Cities each have their own unique personality. I should know – I’ve lived in a lot of them.
Like, A LOT, I realized after I set myself the task of creating a graphic for each one. I had to limit myself to major metropolitan areas, which gave me a good set of 12. I may, next year, go back and complete the entire list of… 30+, but for this year while I’m focused more on web design, I decided 12 was a good start.
First batter up is my hometown of San Diego.
San Diego is a laid-back place. We love to be outside, eat good food, drink good drink, and if any of these activities take place in proximity to the ocean, our happiness level goes way up.
And we love our graphic tees. More than any other city design I do, this one needs to look like it could go on a tee-shirt or hoodie.
I lived here as a child, and a lot of my memories from here are from the 80s, so I wanted to give my San Diego script a vintage, beachy feel.
I found a reference font with lots of over-sized loops, and a fun, California attitude, and I sat down with my pencil and a sketch pad.
I did a second sketch that was cleaner, but my first dumpster-fire of a sketch was actually the stronger reference, so I ended up using that.
I am not the best sketch artist. I was so focused on my reference typeface that I even left out the “e” in San Diego. Fortunately, all can be repaired in Illustrator.
I went through a few drafts of different letters. In the end, it was the “g” I fell in love with, and I kept coming back to that letter as my strongest stylistic reference when modifying the other letters.
I photographed the hand sketch and brought it into my iPad, where I started tracing and cleaning up the letters in Affinity.

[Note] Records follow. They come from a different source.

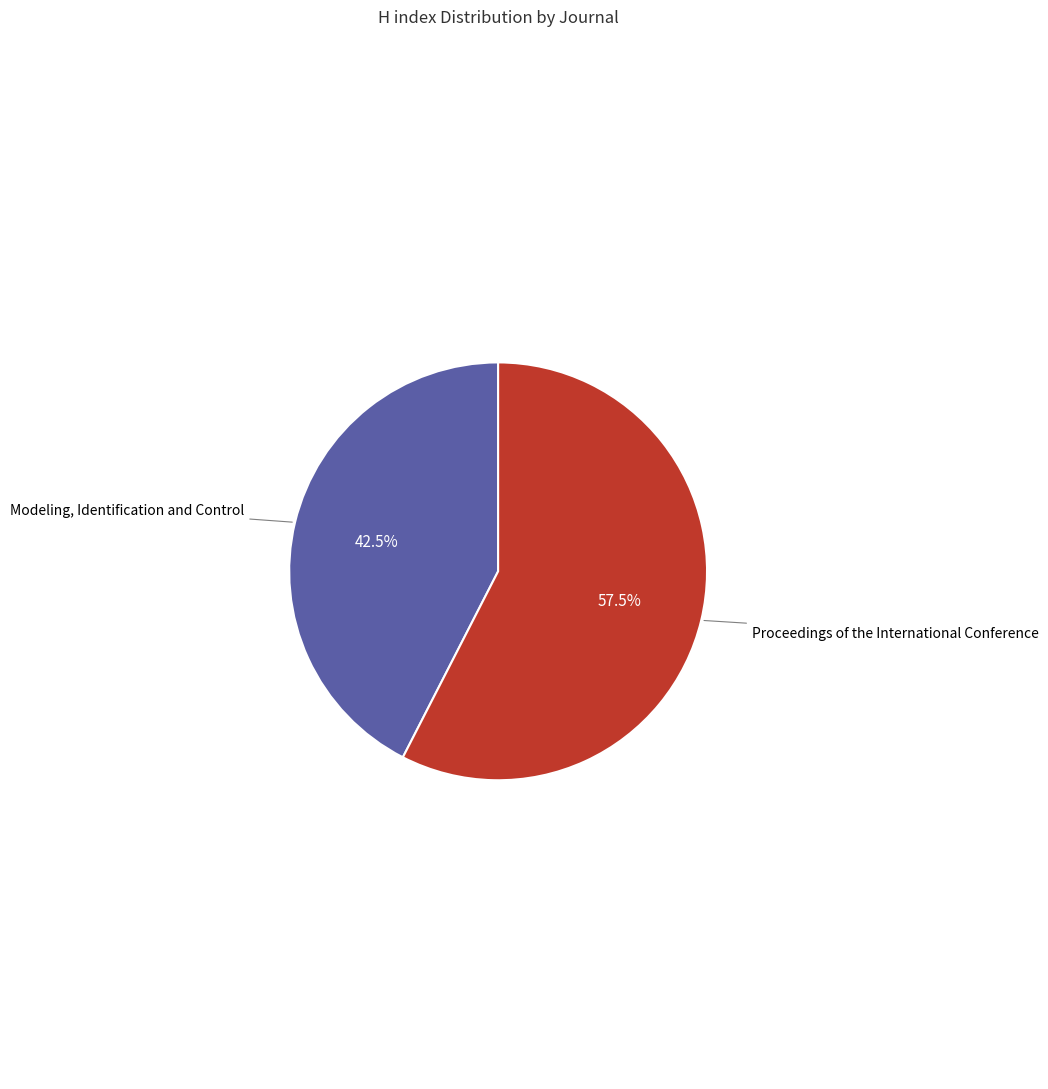

True or false: Proceedings of the International Conference accounts for 50% of the total.

False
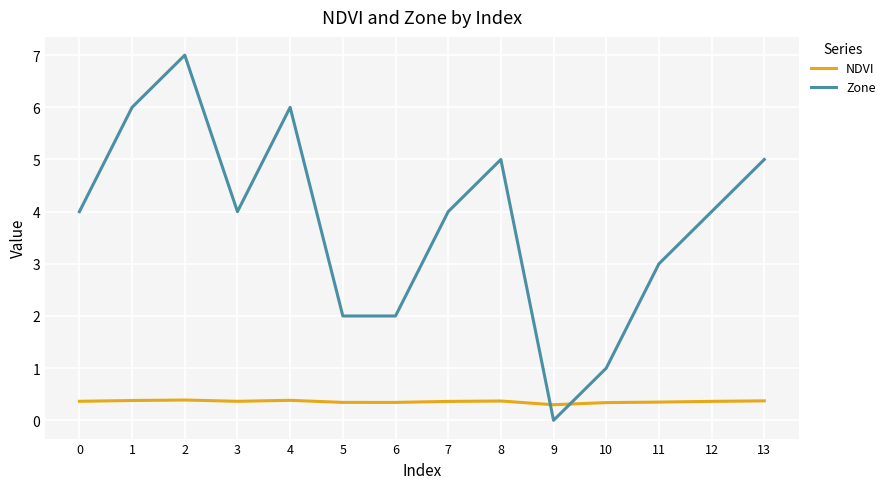

What is the difference between the maximum and second lowest values in the Zone series?

6.0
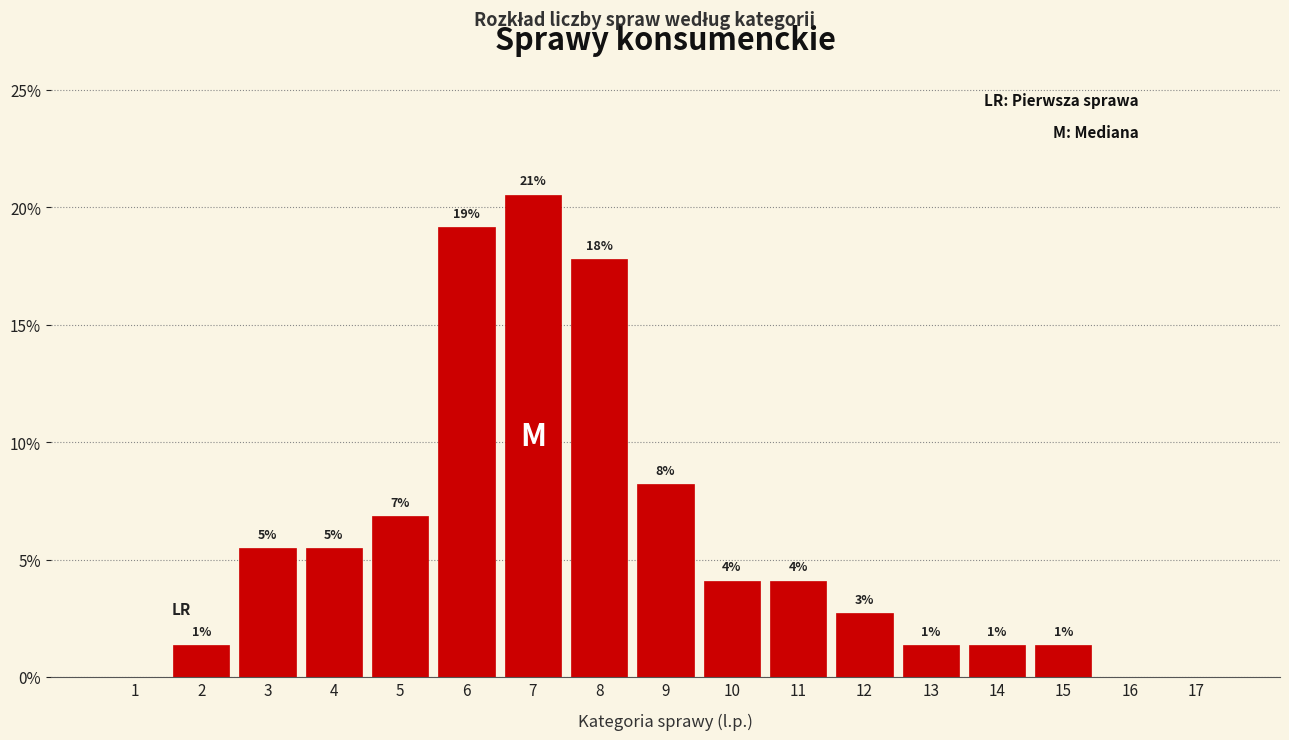

Are the bars horizontal?

No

I’m still learning Affinity, so the next day, I brought the SVG into Illustrator to clean it up more before bringing in a reference font to work out sizing and spacing.
I used to do letterpress by hand, with lead type and the whole 9, so I’m pretty comfortable lining up my typeface myself, but things are always cleaner if you have a font reference.
The font I used for spacing was not the same typeface I had used as a visual reference, but they shared a lot of characteristics. I love the big, bubbly, flower-power, pseudo-nouveau style.
This typeface actually did some things I didn’t like, and I tweaked my script to correct some things here.
Traditionally, letters with curves sit below the baseline for the other letters. While the curve of the “a” and the “o” sit nicely below the baseline, I didn’t think the “e” was deep enough, so I lowered it. The bowl of my “g” takes up the entire x-height, so I gave it the same treatment.
I gave the “S” a lot more heft, and simplified my “D” as I wasn’t liking the spiral design. It was a bit more Burton than Benoa.
To get the “e” right, I turned the “a” upside-down and edited it.
I made an effort to bring the ocean into the letters. Working in this color helped, and I tried to make each shape have something in it that made the curve of an ocean wave.
I wanted a graphic to sit behind it of a sun setting over the ocean, and I wanted to bring in that 70s/80s style again.
After a few false starts, I had my sun. I started with a circle and divided it using rectangles in increasing ratios of 1.618 – because why would you not use the golden ratio when you have the option?
I gave it a feathered, transparent glow behind the divided circle, and bisected it all by two ocean waves.
Set behind the script, it looked pretty good. It’s a bit of a 70s/80s mashup, but I’m having fun with it.
I didn’t like the way the outline didn’t connect on the “S” and the “g”, making them look like one merged shape rather than loops overlapping themselves, so I decided to create those divisions by hand.
I had to have a little conversation with myself as I did that, as if I were going faithfully by how the script had been handwritten, the last strokes should be on top, giving the squiggle after the body of the “S” priority. But it just looked odd, so I went the conventional route and put the main body of the “S” in front, leaving the flourish at the back.
The blue of the waves was also far too subtle, so I needed to brighten those up.
Now we’re starting to look like a tee-shirt!
To finish it off, I added a grunge texture to distress the graphic a little and make it look more like it would on fabric after years of wear, or just for a stylish textured first printing.
There’s more cleanup I could do, and would do if this were going to a shop, but for a quick project, It’s pretty fun.